Bob Johnson, left, leads a group of construction-technology students from Northview and Southview high schools in roofing a gazebo behind the Goerlich Center at Flower Hospital.
It was time to put roofing shingles on the new gazebo behind the Goerlich Center at Flower Hospital one morning last week, and Bob Johnson was mostly content to stand back in the shadows and let the dozen or so construction-technology students from Sylvania Northview and Southview high schools do their work.
But when one of them held a shingle into place upside down, he stepped up to point out the imminent error, and also to explain why shingles should be applied from the roof's edge on up.
"I've never worn a tool belt with kids. It's their project. I want them to learn from this," said Mr. Johnson in his 20th year as a construction-tech teacher at Southview.

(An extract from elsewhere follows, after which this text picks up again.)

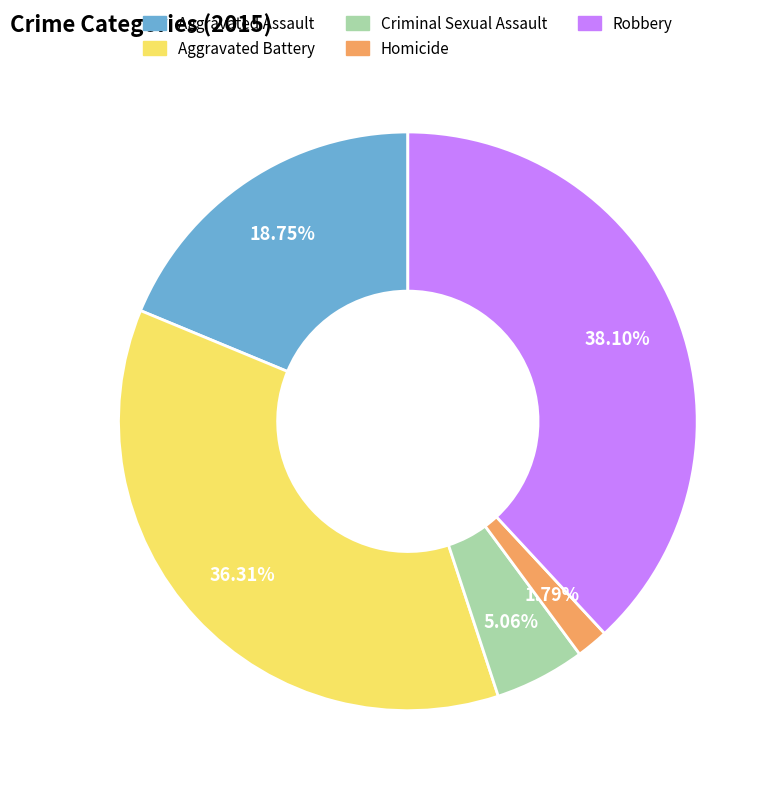

To the nearest percent, what portion does Homicide represent?

2%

Projects such as the gazebo help students develop their skills doing practical work, and often gets them outdoors, too, Mr. Johnson said.
"They're doing a good job, and they definitely like working in the sunshine [better] than the snow," the teacher said.
"When the weather gets nasty, that's when we stay indoors and do book work."
The joint Southview-Northview crew started working on the gazebo in late March and has been out every suitable day since, students said.
"Normally at school, we don't get the chance to build something with our hands, and this lets us dowhat we like to do," said Damion Baer, a Northview junior from Sylvania city who hopes to become a
"It's much better than sitting in a classroom getting lectured," agreed Kyle Coomer, a Southview junior who lives in the Toledo portion of the Sylvania school district.
The basic structure was built from a kit provided to Flower Hospital by the MacLaren family, said Lori Johnston, senior vice president of operations for the ProMedica Continuing Care Services Corp., which operates the Goerlich Center, a nursing home for Alzheimer's disease patients that is in the midst of an expansion project.
"It's been great for our senior residents to see the kids out there working," Ms. Johnston said. "It's been entertainment for them."
The gazebo will become the centerpiece of a garden for the patients, surrounded by flowering trees and plants with a view of a small pond that attracts waterfowl.
"It's going to be good for the Alzheimer's patients to be able to relax, enjoy the day, and enjoy themselves," said young Coomer, who hopes to pursue a career in criminal justice but said construction-tech will, at the very least, give some useful handyman skills for maintaining a home.
The gazebo is not the first project Sylvania construction-tech students have undertaken at Flower, Ms. Johnston said.
Students also replaced a dock at Lake Park on the hospital campus, and before the gazebo project, the crew repainted and re-roofed a garage.
The quality of the work they did on the dock, she said, inspired her to offer the gazebo project to Mr. Johnson's class instead of hiring a contractor.
Mr. Johnson said the Olander Park System has also kept his classes busy. Among upcoming projects is a renovation of a shelter house that Sylvania High School carpentry students built in 1967, he noted.